**TEXT SEGMENT:**

□ □ □

Having a certified overseas income is pretty indicative that they aren't likely to be working illegally. If the money is never withdrawn, and builds up, I think it's fair for the IO to ask about what money they are living on here, it would be suspicious and hint at possible illegal employment. A crime punishable by prison and deportation.  :Bigeyes:

----------


## misskit

^You think if I hold the required money in the bank, my finances should be checked? In addition, I would be receiving money every month from the US (though planning on a bit less than 65,000). I should be suspect because I don’t receive and spend 65,000 baht a month? Why on earth should I bring so much money here?

----------


## Luigi

Sure.

Can't be too careful when it comes to female retirees. 


Could be well dodgy like.

----------


## misskit

^ Yeah. Exactly.

----------


## Maanaam

> Many foreign criminals work with children illegally without work-permits/licences/police clearance certs etc, some are pedophiles, s


You're probably right that there are some like that. There are also those pedos that don't work because they have independant income. They're a real worry. Use their money to lure the unsuspecting into their tiny-handed dirty grasp.
Disgusting bastards.

----------


## cisco999

> Ok, here's a question. I have transferred funds from my US bank to my wife's Bank of Bangkok account for the past 13 years. What are the chances of the Thai government accepting these funds as a monthly income? Zero to none?



Looks like SOL.

----------


## Luigi

> Looks like SOL.


https://acronyms.thefreedictionary.com/SOL

I'll go with 'somewhat out of luck' or 'samurai of legend'.  :Smile: 


Edit:

^^ You still haven't said thanks for helping you with a way out of those damned dodgy border-runs you hate so much. Sheesh. Some blokes... Awfully ungrateful.  :Smile:

----------


## tomcat

> Use their money to lure the unsuspecting into their tiny-handed dirty grasp.


...leave tRump out of this...

----------


## Maanaam

> You still haven't said thanks for helping you with a way out of those damned dodgy border-runs you hate so much.


No thanks deserved. Nothing dodgy about my border runs and you have not helped at all.
Damned tedious you are.

----------


## Maanaam

> ...leave tRump out of this...


What about Trumplike dirty scoundrels?

----------


## Luigi

> you have not helped at all.


Certainly have.  :Yup: 

Great, correct, helpful information as always.  :tumbs: 


Just think of finally, _finally_ being done of those damned air-land-air-land border runs once and for all!!  :Bigeyes:  Wouldn't it be like a dream. 




Welcome bud.

----------


## Maanaam

> Certainly have. 
> 
> Great, correct, helpful information as always.


No Lu, not at all, and your incomplete knowledge only makes things confusing for newbies.

----------


## Luigi

Ear ya go buddy. 




> Originally Posted by Maanaam
> 
> 
> Does the 40k have to be deposited in his bank account monthly and there is no consideration from Immigration as to where it came from, or does it have to show that it all came from overseas?
> 
> 
> It needs to show that they are international transfers to a Thai bank account in your name.
> 
> 
> ...


Correct.

Helpful.


Me 2 middle names.  :Smile: 


Welcomez.

----------


## stroller

> I should be suspect because I don’t receive and spend 65,000 baht a month?


Nobody suggested such.

----------


## stroller

> Having a certified overseas income is pretty indicative that they aren't likely to be working illegally. If the money is never withdrawn, and builds up, I think it's fair for the IO to ask about what money they are living on here, it would be suspicious and hint at possible illegal employment. A crime punishable by prison and deportation.

□ □ □

**RECORDS:**
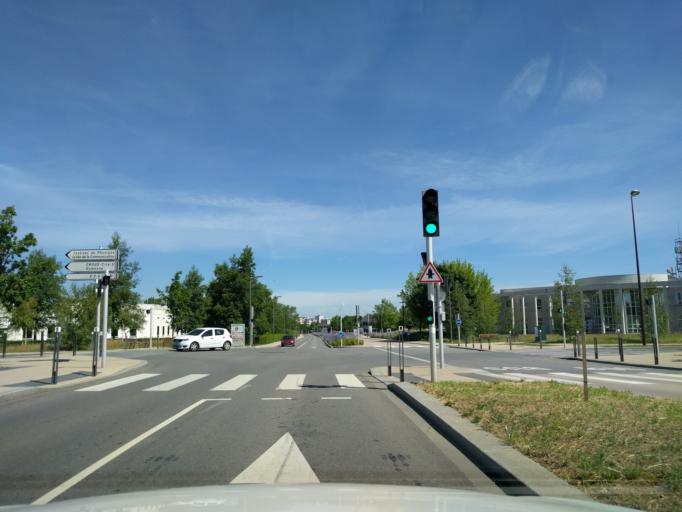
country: FR
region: Lorraine
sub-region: Departement de la Moselle
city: Peltre
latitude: 49.1004
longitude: 6.2243
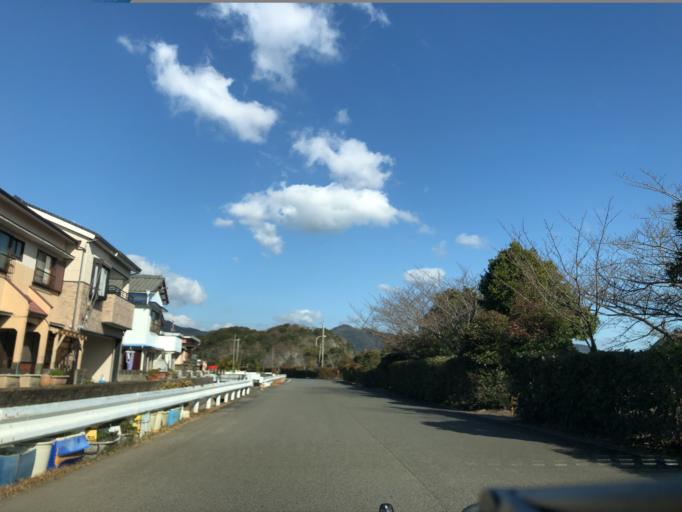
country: JP
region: Kochi
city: Sukumo
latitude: 32.9155
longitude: 132.7044
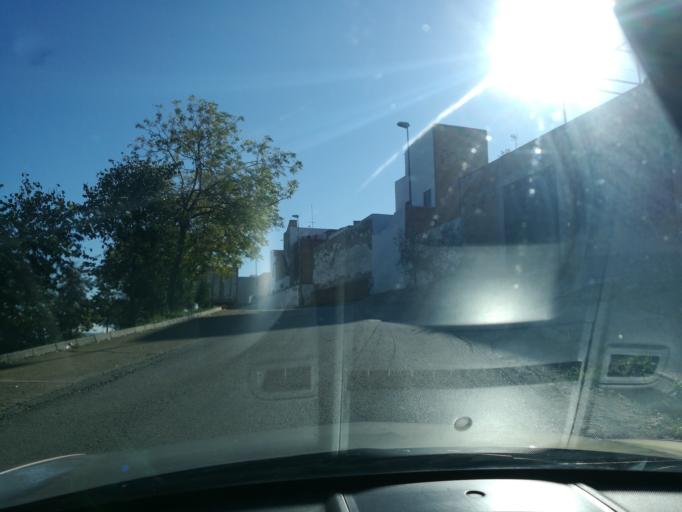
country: ES
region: Andalusia
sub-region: Provincia de Sevilla
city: La Campana
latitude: 37.5706
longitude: -5.4231
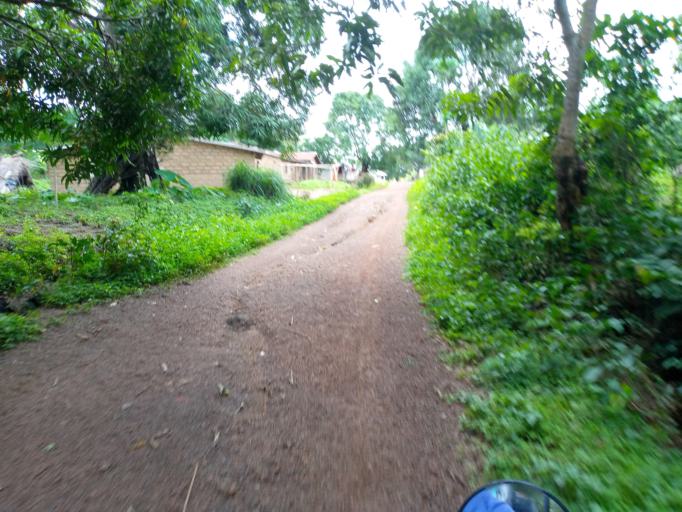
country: SL
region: Northern Province
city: Mange
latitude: 8.9733
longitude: -12.8300
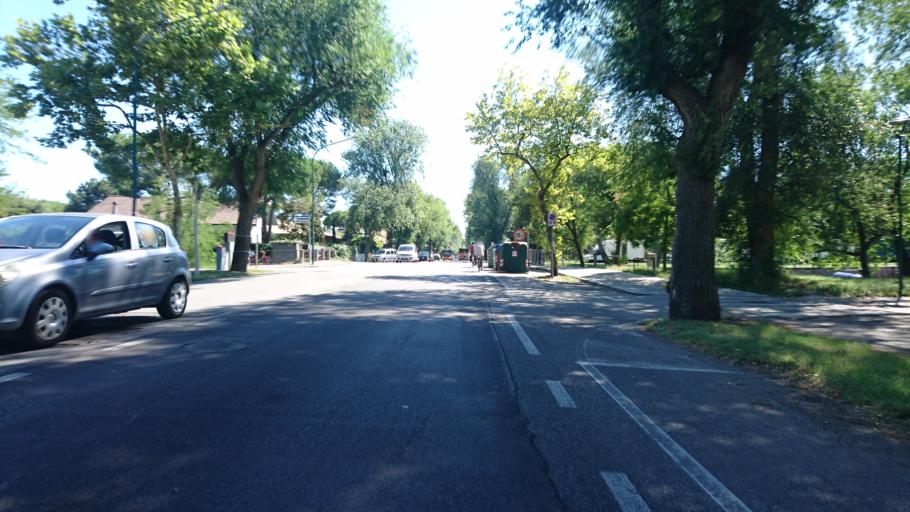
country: IT
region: Veneto
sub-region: Provincia di Venezia
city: Lido
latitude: 45.3964
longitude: 12.3571
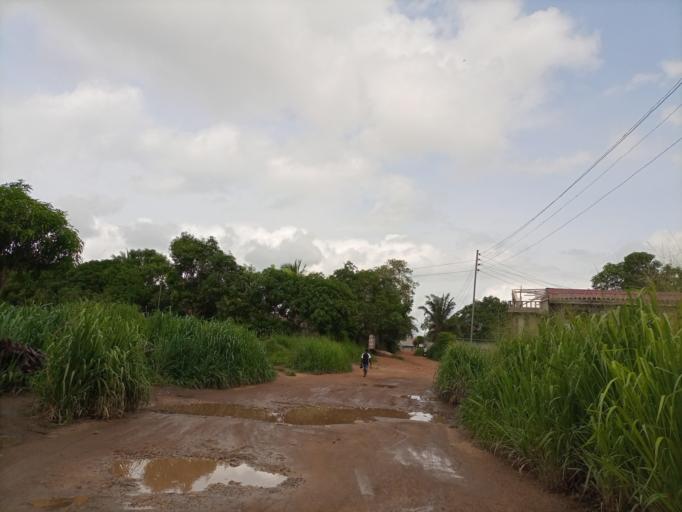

□ □ □

**PROBLEM:**
Carry on the forum thread about proving retirement income to Thai immigration, starting right after its final post.

**REPLY:**
^^Where does he suggest anybody who doesn't spend 65k+ per month is suspect?  :Dunno:

----------


## OhOh

> Having a certified overseas income is pretty indicative that they aren't likely to be working illegally.


Unfortunately as you have already suggested, round tripping, of the same " certified overseas income", is there for all.

----------


## Luigi

> Unfortunately as you have already suggested, round tripping, of the same " certified overseas income", is there for all.


It does look like a possible avenue for those that don't actually have an overseas income, to present documents that looks like they do.


Might take a year or so for Immigration to realize it and make amendments. Once the immigration offices are suddenly full of Mannies with their years of visa-runs suddenly showing bank books with monthly 40k deposits from a Cambodian bank account.  :Smile:

----------


## jabir

> ^You think if I hold the required money in the bank, my finances should be checked? In addition, I would be receiving money every month from the US (though planning on a bit less than 65,000). I should be suspect because I don’t receive and spend 65,000 baht a month? Why on earth should I bring so much money here?


Makes sense that if your income is more than 65k/m allowing you to tie up 800k in a bank account and still cover exes, you are comfortably within immigration requirement. Problem is, it makes more sense than questioning you for having more than enough to meet their needs and yours.

----------


## OhOh

> to present documents that looks like they do


Them's the rules laddie. Until another amendment, to the amendment .......... is published .

 :Smile:

----------


## Luigi

> Them's the rules


Absolutely.

It's handy knowing all the ins and outs, passing on and helping other members with their immigration issues.

----------


## Maanaam

Wooooosh.

----------


## OhOh

> for those that don't actually have an overseas income


It could be viewed as reducing ones exposure to unforeseen/unmanageable financial risk.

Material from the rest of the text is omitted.